* **Task requirements**
Every record gets copied exactly, and no picture goes with it.

[Saved data entries]
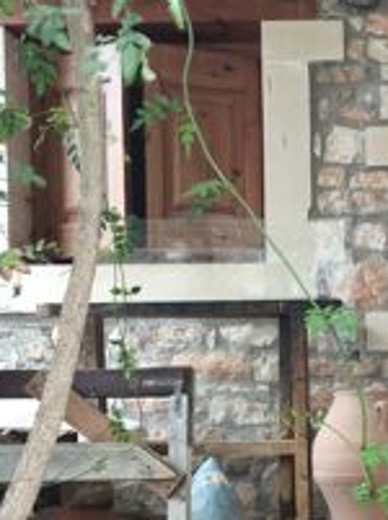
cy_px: 468
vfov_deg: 30.3
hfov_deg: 22.2
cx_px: 459
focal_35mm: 61
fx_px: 915
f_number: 1.7
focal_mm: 5.35
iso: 320
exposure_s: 1/50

* **Output of the exercise**
cy_px: 468
vfov_deg: 30.3
hfov_deg: 22.2
cx_px: 459
focal_35mm: 61
fx_px: 915
f_number: 1.7
focal_mm: 5.35
iso: 320
exposure_s: 1/50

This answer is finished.